British Curry Awards 2016 winners:
Newcomer of the Year: Darbaar, London
Best Spice Restaurant in London Outer & Suburbs: Shampan Welling, Kent
Best Spice Restaurant in South West: Prithvi, Cheltenham
Best Spice Restaurant in North East: Aakash Restaurant, Cleckheaton
Best Spice Restaurant in Central London & City: Cinnamon Club, Westminster
Best Spice Restaurant in Scotland: Karma, Whitburn
Best Spice Restaurant in South East: Maliks, Gerrards Cross
Best Spice Restaurant in North West: Blue Tiffin, Oldham
Best Casual Dining: Dishoom, Covent Garden
Best Spice Restaurant in Midlands: Asha’s Indian Bar & Restaurant, Birmingham
Best Spice Restaurant in Wales: Sheesh Mahal, Llanelli
Best Takeaway: Chillie Pickle, Brighton
Additionally, the Special Recognition Award honoured the late Lord Ghulam Noon.

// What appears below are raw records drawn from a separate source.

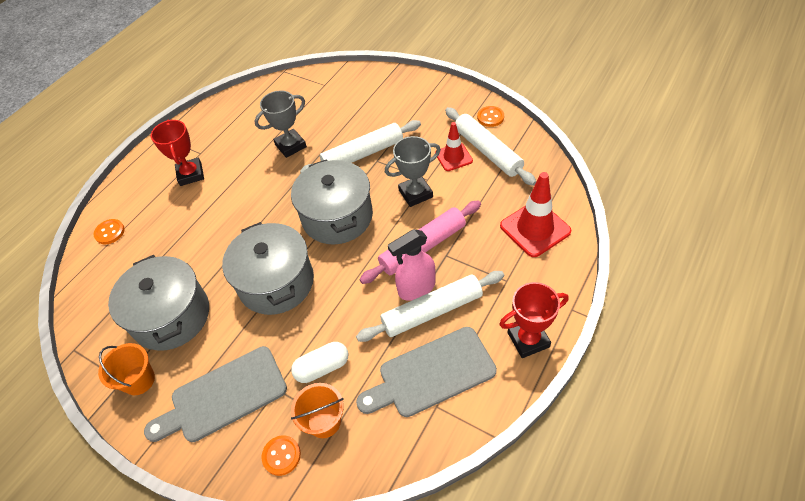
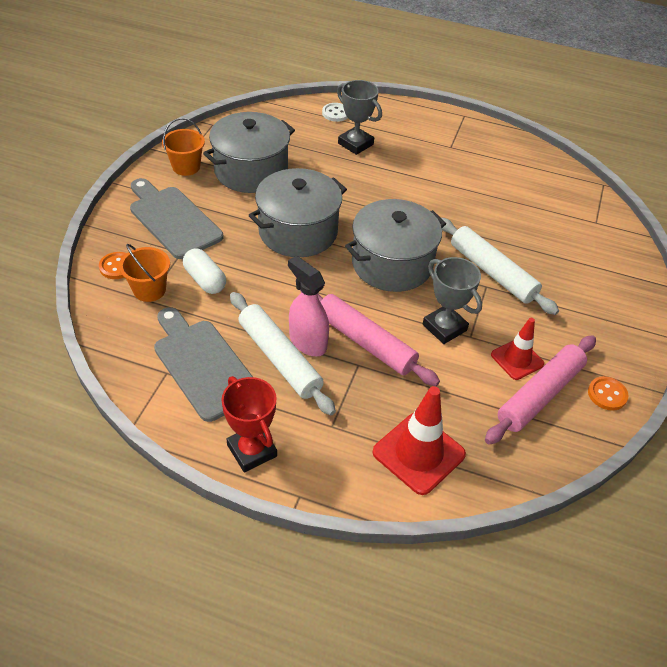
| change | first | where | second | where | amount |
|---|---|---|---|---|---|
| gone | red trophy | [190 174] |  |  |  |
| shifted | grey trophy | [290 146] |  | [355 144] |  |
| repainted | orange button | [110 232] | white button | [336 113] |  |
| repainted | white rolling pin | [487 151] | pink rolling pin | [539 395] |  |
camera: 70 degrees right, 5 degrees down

As well as recognising industry talent and quality, the British Curry Awards highlighted the growing challenges faced by the curry business. It is estimated that 90 per cent of UK curry restaurants are currently affected by a crippling shortage of chefs, which is causing an average of two curry restaurant closures each week.
Addressing the challenges the curry industry is facing, British Curry Awards founder, restaurateur and editor of trade publication, Spice Business, Enam Ali MBE, said at the event, “So much has happened since last year and it is difficult to know where to start. I think most of the people in this country agree that the greatest concern has been Brexit. For us, the unfair difference in UK immigration policy between Europeans and British Commonwealth citizens is why the Curry Industry supported Brexit. The industry had to support vote Leave because we needed a fairer system assured for Britain by people like Boris Johnson, Priti Patel and others. If “Brexit means Brexit”, we must work together to make Britain stronger and more open for business with the rest of the world.
“Now, I hope the present government will rectify this situation by making Britain an example of fairness through equality. This may sound very pro-immigration but, in fact, I believe that the control of immigration for any country is very important. At least I am privileged that the present government seems willing to help us find a pragmatic solution to the current industry crisis.”